REMEDIOS S. PADILLA, petitioner, vs. THE HONORABLE CIVIL SERVICE


COMMISSION
and
DEPARTMENT
OF
LABOR
and
EMPLOYMENT, respondents.
DECISION
CORONA, J.:
Before this Court is a petition for review of the decision [1] dated January 22, 2001 of
the Court of Appeals affirming (1) Resolution No. 980256 [2] dated February 5, 1998 of
the Civil Service Commission (CSC) dismissing petitioner Remedios Padillas appeal
and (2) Resolution No. 981425 [3] dated June 10, 1998 of CSC denying her motion for
reconsideration.
The antecedent facts, as found by respondent CSC and affirmed by the Court of
Appeals, follow.
On January 18, 1982, petitioner Remedios Padilla assumed the permanent position
of Clerk II in the then Ministry of Labor and Employment. On May 11, 1983, petitioner
was promoted to the position of Labor Development Assistant. Without waiting for the
CSCs approval of her appointment, she assumed her new position.
On March 4, 1985, CSC-NCR Regional Director Aurora de Leon sent a
1st Indorsement to the Minister of Labor and Employment disapproving petitioners
appointment as Labor Development Assistant on the ground that she failed to meet the
eligibility requirement for the position. Maria Esther Manigque, Officer-In-Charge of the
Institute of Labor and Manpower Studies, sought reconsideration of respondent CSCs
ruling by pointing out petitioners satisfactory performance. It was denied. In May 1985,
petitioner resigned from the service citing personal reasons.
On July 28, 1985, petitioner took the Career Service Examination (Professional
Level). After passing the same in August, 1985, she re-applied at the respondent
Department of Labor and Employment (DOLE). She was appointed as Casual Research
Assistant on October 17, 1988, effective until November 30, 1988. Upon expiration of
her appointment, the same was extended to December 31, 1988. From January 1989
until December 1989, petitioner occupied the position of Casual Technical.
Due to the implementation of RA 6758, otherwise known as the Salary
Standardization Act of 1989, casual items such as Casual Research Assistant and
Casual Technical were abolished. Petitioner was offered the position of Clerk II (the only
available permanent position then) for which the Selection Board deemed her qualified.
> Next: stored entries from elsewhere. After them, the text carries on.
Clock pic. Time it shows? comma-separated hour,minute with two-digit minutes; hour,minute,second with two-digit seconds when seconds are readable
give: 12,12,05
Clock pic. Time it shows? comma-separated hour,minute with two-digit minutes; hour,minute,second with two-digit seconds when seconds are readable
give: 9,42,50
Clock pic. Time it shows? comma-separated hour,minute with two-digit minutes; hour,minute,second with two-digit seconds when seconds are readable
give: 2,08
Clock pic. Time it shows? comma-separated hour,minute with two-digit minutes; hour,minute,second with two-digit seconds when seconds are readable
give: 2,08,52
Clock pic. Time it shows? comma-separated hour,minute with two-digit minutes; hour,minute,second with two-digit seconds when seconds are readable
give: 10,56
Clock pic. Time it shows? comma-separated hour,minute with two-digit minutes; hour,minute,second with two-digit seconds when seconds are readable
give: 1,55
However, she declined the offer.

On January 2, 1990, petitioner was appointed Casual Clerk III, effective till the end
of June 1990. After the expiration of her appointment as a casual employee, petitioner
was no longer given any position. She then requested the monetary conversion of her
unused sick and vacation leaves which respondent DOLE granted.
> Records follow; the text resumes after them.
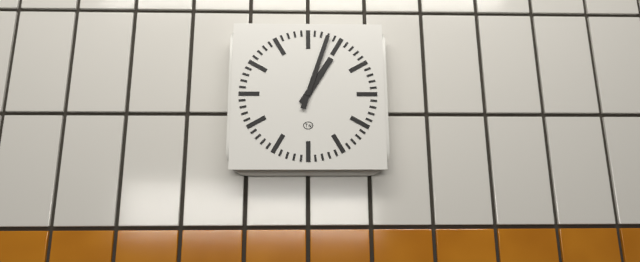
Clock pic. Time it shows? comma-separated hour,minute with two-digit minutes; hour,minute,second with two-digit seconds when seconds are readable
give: 1,03
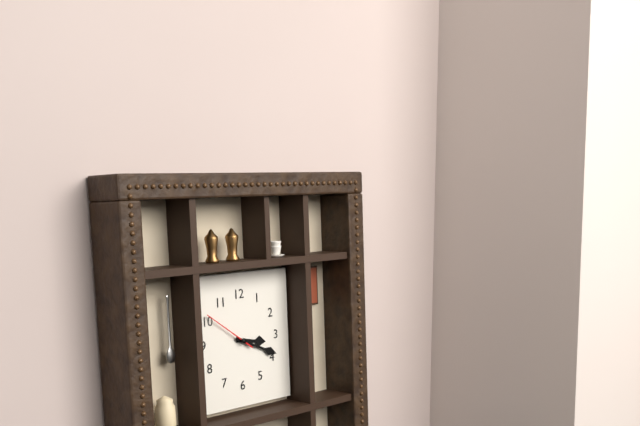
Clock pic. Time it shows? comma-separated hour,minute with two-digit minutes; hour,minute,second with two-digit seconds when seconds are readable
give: 3,19,51
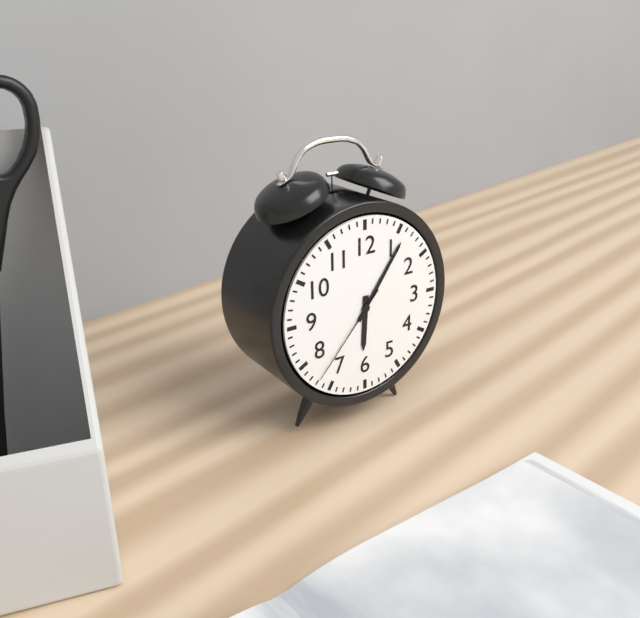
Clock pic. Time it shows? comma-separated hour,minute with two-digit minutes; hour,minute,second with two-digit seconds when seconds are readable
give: 6,06,37
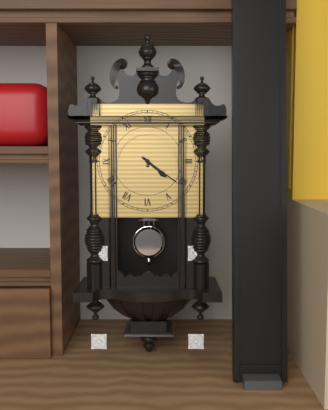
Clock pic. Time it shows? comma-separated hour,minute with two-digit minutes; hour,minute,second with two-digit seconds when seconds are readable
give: 4,21
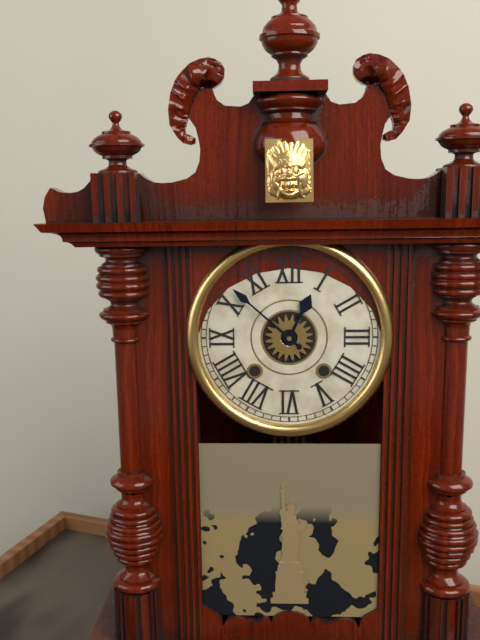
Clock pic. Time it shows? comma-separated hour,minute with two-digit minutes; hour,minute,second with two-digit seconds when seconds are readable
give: 12,52
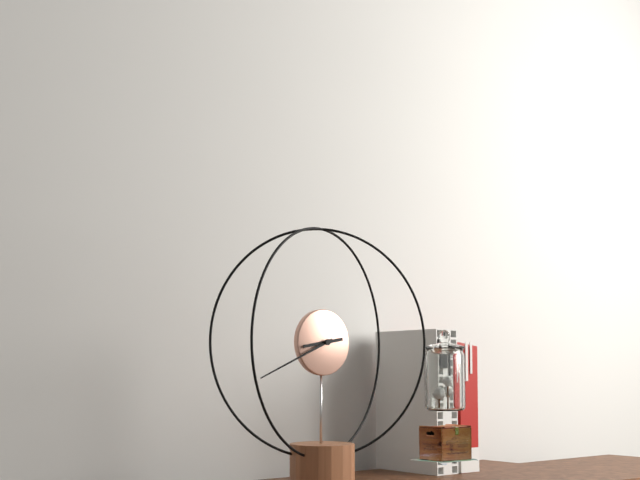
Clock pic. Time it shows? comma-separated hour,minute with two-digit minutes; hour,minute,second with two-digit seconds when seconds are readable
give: 8,41
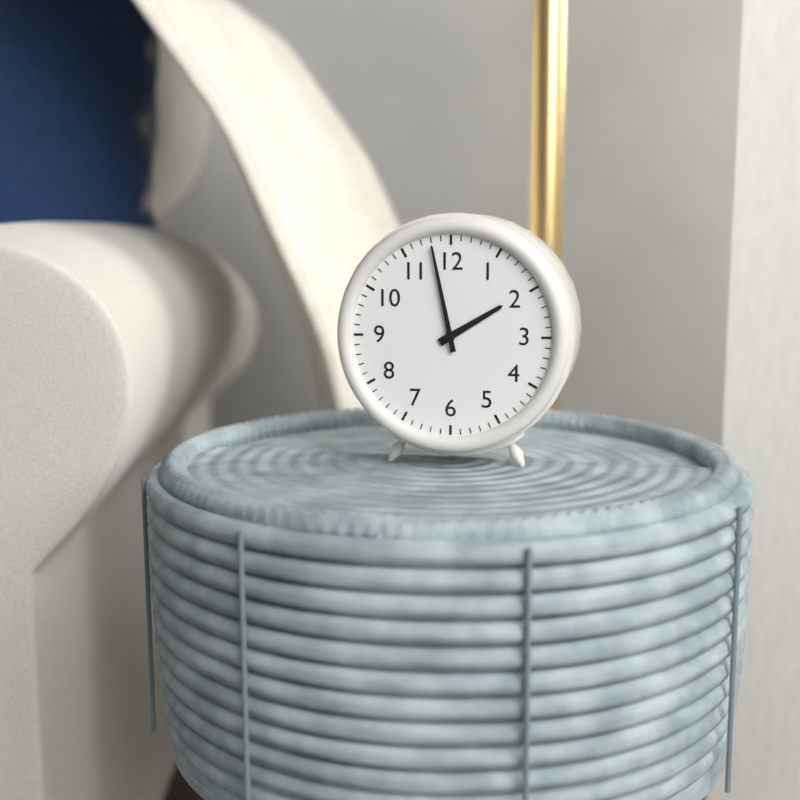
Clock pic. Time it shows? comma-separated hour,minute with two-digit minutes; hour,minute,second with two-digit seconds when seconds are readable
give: 1,58
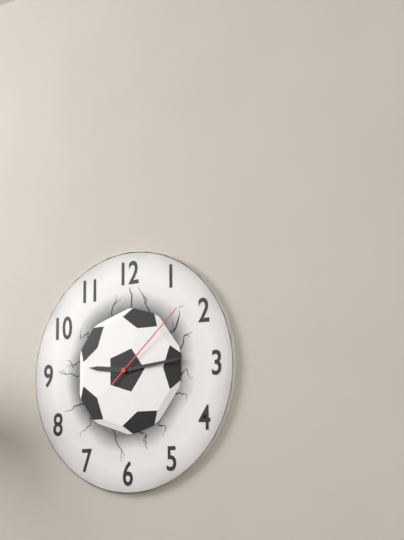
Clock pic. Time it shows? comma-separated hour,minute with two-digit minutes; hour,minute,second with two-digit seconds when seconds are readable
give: 9,14,08
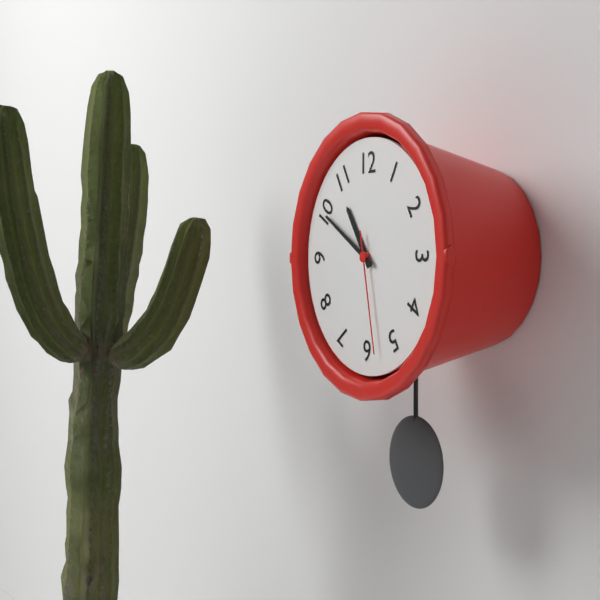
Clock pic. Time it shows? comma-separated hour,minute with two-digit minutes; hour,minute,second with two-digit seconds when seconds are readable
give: 10,50,28
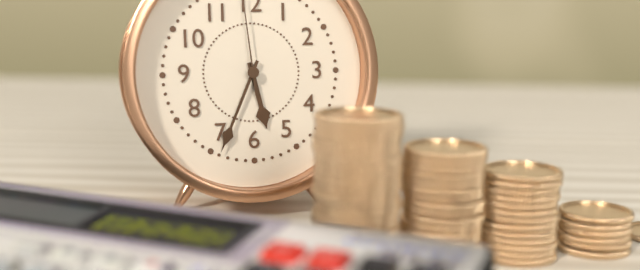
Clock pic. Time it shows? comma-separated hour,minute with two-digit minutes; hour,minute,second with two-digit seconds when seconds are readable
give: 5,34
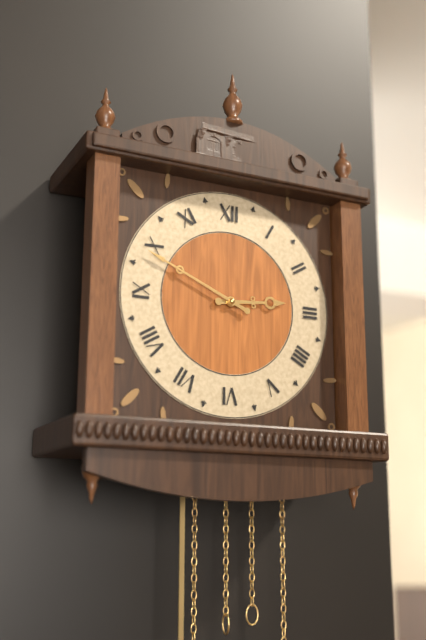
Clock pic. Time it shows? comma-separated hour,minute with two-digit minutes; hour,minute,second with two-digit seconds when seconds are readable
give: 2,49
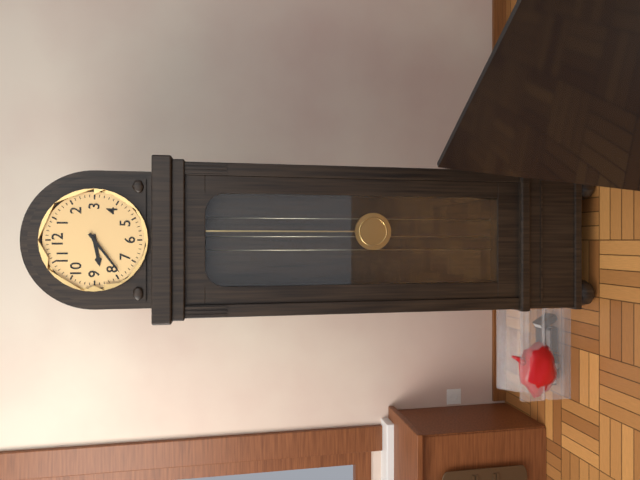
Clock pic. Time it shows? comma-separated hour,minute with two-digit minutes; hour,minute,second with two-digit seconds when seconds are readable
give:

Nevertheless, petitioner appealed her alleged termination as casual employee to
the CSC but this was dismissed for having been filed out of time. [4]
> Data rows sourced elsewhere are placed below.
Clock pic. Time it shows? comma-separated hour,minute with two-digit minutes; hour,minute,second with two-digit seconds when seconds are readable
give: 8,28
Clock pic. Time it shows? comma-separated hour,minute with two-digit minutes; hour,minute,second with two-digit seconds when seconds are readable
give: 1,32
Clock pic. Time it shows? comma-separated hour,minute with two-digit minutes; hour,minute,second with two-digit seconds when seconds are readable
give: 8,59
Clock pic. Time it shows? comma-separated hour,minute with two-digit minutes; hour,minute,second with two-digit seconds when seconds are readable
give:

Thereafter, petitioner filed a letter-complaint addressed to then Secretary of Justice
Teofisto Guingona. The letter-complaint was forwarded to respondent DOLE and later to
the CSC for appropriate action. Acting on the complaint, the CSC treated the same as a
petition to seek relief. In its Resolution No. 980256 dated February 5, 1998, the CSC
dismissed the petition and denied petitioners claim. Her motion for reconsideration was
likewise denied in CSC Resolution No. 981425 dated June 10, 1998.
Petitioner appealed the CSC resolutions to the Court of Appeals. On January 22,
2001, the appellate court rendered a decision, the dispositive portion of which read:
WHEREFORE, in view of the foregoing, the petition is DENIED and accordingly
DISMISSED for lack of merit. Accordingly, the assailed Resolution No. 98-0256 dated
February 5, 1998 issued by the Civil Service Commission dismissing the petitioners
appeal, as well as its Resolution No. 981425 dated June 10, 1998, is (sic) AFFIRMED.
SO ORDERED.[5]
The Court of Appeals held that the CSC had the power to revoke the appointment of
a public officer whose qualification did not meet the minimum requirements of the law.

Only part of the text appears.